> _WHAT THIS EXERCISE ASKS_:
#1 Retype the passage on the fashion video, starting at "5. Embarrassment is spared if" and ending at "the online version).".
#2 In the passage on the fashion video, which designer dresses Snow White?
#3 Proceed with the passage on the fashion video, writing on from its final sentence.

> _TEXT FOR ANALYSIS_:
+-------+
4.  Designer names: Minnie Mouse cannot go on  a catwalk wearing an imaginary designer, what kind of publicitiy is that?  Real designer  names were involved (Dolce & Gabbana, Lanvin, Balenciaga)  and at the end of the video  every style is shown ( The cruella de Vil one is quite comical). The details and the creativity in this project involved makes it worth watching twice, the idea that Snow White is wearing an apple patterned dress by Nina  Ricci which ties in the fairy tale as well as Nina Ricci’s aesthetic- her perfumes are sold in apple bottles and all her ads feature apple trees.

5. Embarrassment is spared if you did not recognise or spot one of the celebrities in the video as they are all illustrated at the end. And frankly, I might recognise some more faces in the fashion pages in the future ( I did not know what the editor of WWD looked like, I only read the online version).
+-------+
> _MATERIAL SUPPLIED_:

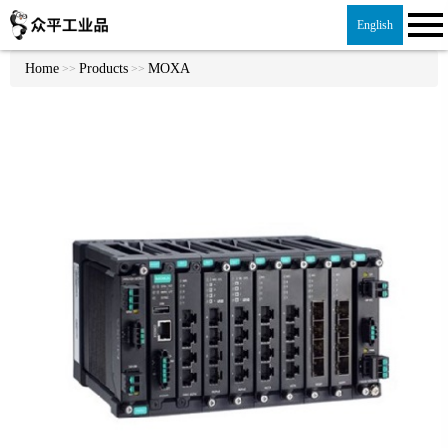
English
Home
Products
MOXA
>>
>>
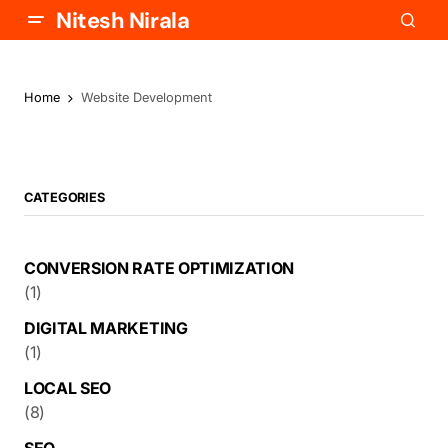
Nitesh Nirala
Home
Website Development
CATEGORIES
CONVERSION RATE OPTIMIZATION
(1)
DIGITAL MARKETING
(1)
LOCAL SEO
(8)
+-------+
> _RESULTS IN ORDER_:
#1
5. Embarrassment is spared if you did not recognise or spot one of the celebrities in the video as they are all illustrated at the end. And frankly, I might recognise some more faces in the fashion pages in the future ( I did not know what the editor of WWD looked like, I only read the online version).

#2 Nina Ricci, who dresses Snow White in an apple-patterned dress.

#3
I would have loved to see even more characters made into models (Donald Duck for one) or Tinkerbell to wear a different outfit (although I have always loved her outfit- especially her shoes- how do they not fly off her??).  But overall it is a great video. MY surprise? It has had less views than Cute story ( recently released short cartoon by Disney for Valentine’s Day) despite having been around longer.

 

P.S. Does anyone else wonder whether this is the last thing Nicholas Ghesquiere designed for Balenciaga?